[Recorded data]
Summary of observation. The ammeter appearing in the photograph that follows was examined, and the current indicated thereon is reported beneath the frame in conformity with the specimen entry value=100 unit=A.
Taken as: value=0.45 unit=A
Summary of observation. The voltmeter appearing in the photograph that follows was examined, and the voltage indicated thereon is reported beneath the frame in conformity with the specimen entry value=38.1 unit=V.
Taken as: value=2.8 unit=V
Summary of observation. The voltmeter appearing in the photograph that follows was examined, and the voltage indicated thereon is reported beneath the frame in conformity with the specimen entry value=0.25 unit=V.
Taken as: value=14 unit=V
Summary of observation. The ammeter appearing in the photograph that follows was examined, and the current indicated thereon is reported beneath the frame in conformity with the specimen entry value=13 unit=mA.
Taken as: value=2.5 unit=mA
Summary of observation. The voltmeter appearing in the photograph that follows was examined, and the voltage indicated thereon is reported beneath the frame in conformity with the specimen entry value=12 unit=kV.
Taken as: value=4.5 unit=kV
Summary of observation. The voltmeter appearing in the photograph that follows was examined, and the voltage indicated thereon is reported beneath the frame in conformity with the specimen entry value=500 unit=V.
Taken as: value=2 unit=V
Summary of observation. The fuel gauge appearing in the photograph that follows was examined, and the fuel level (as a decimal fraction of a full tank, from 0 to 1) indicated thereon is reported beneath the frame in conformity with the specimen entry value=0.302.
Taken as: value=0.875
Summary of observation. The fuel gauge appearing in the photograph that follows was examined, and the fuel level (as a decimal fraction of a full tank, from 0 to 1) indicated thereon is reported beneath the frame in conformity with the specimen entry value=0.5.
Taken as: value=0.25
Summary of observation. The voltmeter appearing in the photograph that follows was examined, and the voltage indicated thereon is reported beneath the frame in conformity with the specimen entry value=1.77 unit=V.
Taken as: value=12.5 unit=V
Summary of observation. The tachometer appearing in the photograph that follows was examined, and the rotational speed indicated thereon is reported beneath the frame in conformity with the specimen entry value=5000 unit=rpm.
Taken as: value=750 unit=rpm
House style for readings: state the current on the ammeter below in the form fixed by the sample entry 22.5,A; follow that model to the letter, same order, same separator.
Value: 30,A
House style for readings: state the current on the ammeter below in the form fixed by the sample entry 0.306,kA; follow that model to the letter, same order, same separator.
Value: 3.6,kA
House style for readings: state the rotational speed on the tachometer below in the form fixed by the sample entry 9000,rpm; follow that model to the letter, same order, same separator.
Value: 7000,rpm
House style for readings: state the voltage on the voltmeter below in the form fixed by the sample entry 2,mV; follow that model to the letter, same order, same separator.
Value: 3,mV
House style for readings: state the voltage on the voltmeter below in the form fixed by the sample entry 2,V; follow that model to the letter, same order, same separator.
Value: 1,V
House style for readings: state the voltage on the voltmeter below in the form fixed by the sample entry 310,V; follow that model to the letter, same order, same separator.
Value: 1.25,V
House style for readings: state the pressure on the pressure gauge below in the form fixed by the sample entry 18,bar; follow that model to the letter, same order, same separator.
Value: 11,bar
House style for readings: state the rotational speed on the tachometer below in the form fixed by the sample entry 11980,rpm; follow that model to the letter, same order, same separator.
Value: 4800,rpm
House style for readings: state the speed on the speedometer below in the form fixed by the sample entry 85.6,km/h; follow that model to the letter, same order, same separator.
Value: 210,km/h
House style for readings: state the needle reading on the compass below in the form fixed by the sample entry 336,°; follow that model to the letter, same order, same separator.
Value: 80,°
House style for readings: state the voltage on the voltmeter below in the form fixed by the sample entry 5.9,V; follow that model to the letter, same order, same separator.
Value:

What to produce: Rewrite every one of the entries, substituting "model entry" wherever "specimen entry" occurs and changing nothing else.

Response to this exercise:
Summary of observation. The ammeter appearing in the photograph that follows was examined, and the current indicated thereon is reported beneath the frame in conformity with the model entry value=100 unit=A.
Taken as: value=0.45 unit=A
Summary of observation. The voltmeter appearing in the photograph that follows was examined, and the voltage indicated thereon is reported beneath the frame in conformity with the model entry value=38.1 unit=V.
Taken as: value=2.8 unit=V
Summary of observation. The voltmeter appearing in the photograph that follows was examined, and the voltage indicated thereon is reported beneath the frame in conformity with the model entry value=0.25 unit=V.
Taken as: value=14 unit=V
Summary of observation. The ammeter appearing in the photograph that follows was examined, and the current indicated thereon is reported beneath the frame in conformity with the model entry value=13 unit=mA.
Taken as: value=2.5 unit=mA
Summary of observation. The voltmeter appearing in the photograph that follows was examined, and the voltage indicated thereon is reported beneath the frame in conformity with the model entry value=12 unit=kV.
Taken as: value=4.5 unit=kV
Summary of observation. The voltmeter appearing in the photograph that follows was examined, and the voltage indicated thereon is reported beneath the frame in conformity with the model entry value=500 unit=V.
Taken as: value=2 unit=V
Summary of observation. The fuel gauge appearing in the photograph that follows was examined, and the fuel level (as a decimal fraction of a full tank, from 0 to 1) indicated thereon is reported beneath the frame in conformity with the model entry value=0.302.
Taken as: value=0.875
Summary of observation. The fuel gauge appearing in the photograph that follows was examined, and the fuel level (as a decimal fraction of a full tank, from 0 to 1) indicated thereon is reported beneath the frame in conformity with the model entry value=0.5.
Taken as: value=0.25
Summary of observation. The voltmeter appearing in the photograph that follows was examined, and the voltage indicated thereon is reported beneath the frame in conformity with the model entry value=1.77 unit=V.
Taken as: value=12.5 unit=V
Summary of observation. The tachometer appearing in the photograph that follows was examined, and the rotational speed indicated thereon is reported beneath the frame in conformity with the model entry value=5000 unit=rpm.
Taken as: value=750 unit=rpm
House style for readings: state the current on the ammeter below in the form fixed by the sample entry 22.5,A; follow that model to the letter, same order, same separator.
Value: 30,A
House style for readings: state the current on the ammeter below in the form fixed by the sample entry 0.306,kA; follow that model to the letter, same order, same separator.
Value: 3.6,kA
House style for readings: state the rotational speed on the tachometer below in the form fixed by the sample entry 9000,rpm; follow that model to the letter, same order, same separator.
Value: 7000,rpm
House style for readings: state the voltage on the voltmeter below in the form fixed by the sample entry 2,mV; follow that model to the letter, same order, same separator.
Value: 3,mV
House style for readings: state the voltage on the voltmeter below in the form fixed by the sample entry 2,V; follow that model to the letter, same order, same separator.
Value: 1,V
House style for readings: state the voltage on the voltmeter below in the form fixed by the sample entry 310,V; follow that model to the letter, same order, same separator.
Value: 1.25,V
House style for readings: state the pressure on the pressure gauge below in the form fixed by the sample entry 18,bar; follow that model to the letter, same order, same separator.
Value: 11,bar
House style for readings: state the rotational speed on the tachometer below in the form fixed by the sample entry 11980,rpm; follow that model to the letter, same order, same separator.
Value: 4800,rpm
House style for readings: state the speed on the speedometer below in the form fixed by the sample entry 85.6,km/h; follow that model to the letter, same order, same separator.
Value: 210,km/h
House style for readings: state the needle reading on the compass below in the form fixed by the sample entry 336,°; follow that model to the letter, same order, same separator.
Value: 80,°
House style for readings: state the voltage on the voltmeter below in the form fixed by the sample entry 5.9,V; follow that model to the letter, same order, same separator.
Value:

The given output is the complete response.